Eighteen women had their first court hearing today in Turkey’s Izmir province for participating in an August 2020 demonstration against government plans to withdraw from the Istanbul Convention, the Council of Europe’s (CoE) binding treaty to prevent and combat violence against women.
According to the Duvar news website, the women made a joint statement to the press in front of the courthouse before the hearing. “Like many women in different cities across the nation, we organized a peaceful demonstration for the reinstatement of the convention. However, the police tried to prevent us from demonstrating by beating and then detaining us,” they said.
The women added that they would continue to demonstrate for reinstatement of the convention. “Our position is very clear, we do not want another woman to be killed, raped or beaten. We will never give up on the Istanbul Convention.”
A series of demonstrations against Turkey’s withdrawal from the convention have been staged since 2020. The 18 women in Izmir were detained on August 5, 2020 during one such demonstration. They were charged with violating the law on protests and demonstrations.
Despite public outrage, President Recep Tayyip Erdoğan issued a decree on March 20, 2021 withdrawing Turkey from the convention.
Government officials and conservative prominent figures had been discussing withdrawing from the convention for some time, arguing that the convention destroyed families by introducing “foreign terminology” to traditional Turkish values and the law.
“The first of them is gender.
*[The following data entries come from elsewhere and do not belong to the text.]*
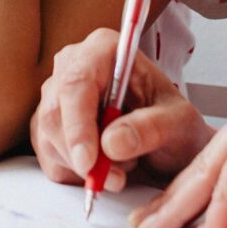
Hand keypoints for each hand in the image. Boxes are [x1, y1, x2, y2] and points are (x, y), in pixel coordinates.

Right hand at [31, 27, 212, 192]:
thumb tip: (112, 142)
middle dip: (82, 155)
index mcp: (103, 50)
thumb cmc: (172, 122)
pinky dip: (76, 173)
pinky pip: (47, 156)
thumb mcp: (178, 124)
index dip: (78, 124)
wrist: (168, 142)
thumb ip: (150, 128)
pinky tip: (104, 166)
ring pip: (48, 139)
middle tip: (115, 178)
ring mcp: (55, 95)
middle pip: (54, 113)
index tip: (89, 161)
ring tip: (122, 165)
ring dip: (84, 166)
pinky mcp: (48, 125)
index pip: (76, 82)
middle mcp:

The İstanbul Convention is built on the concept of gender. … In the simplest terms, it holds that the identities and the biological sexes of men and women are constructed by the society and envisions a fight against it. It doesn’t accept the distinction between the sexes,” Ebru Asiltürk, a prominent Islamist politician from the right-wing Felicity Party (SP), wrote in May 2020.
Erdoğan has repeatedly said he sees gender equality as contradictory to the nature of men and women.
“Feminists don’t understand motherhood,” he said in a 2014 speech, claiming that Islam accords women high value due to their ability to bear and raise children.
Gender-based violence is a serious problem in Turkey. According to a report published in March 2021 by Sezgin Tanrıkulu, a human rights defender and Republican People’s Party (CHP) lawmaker, nearly 7,000 women were victims of femicide during the 18 years that the AKP had been in power.
World leaders, including US President Joe Biden and European Commission President Ursula von der Leyen, international and regional organizations and rights groups reacted negatively to Turkey’s decision to withdraw from the Istanbul Convention.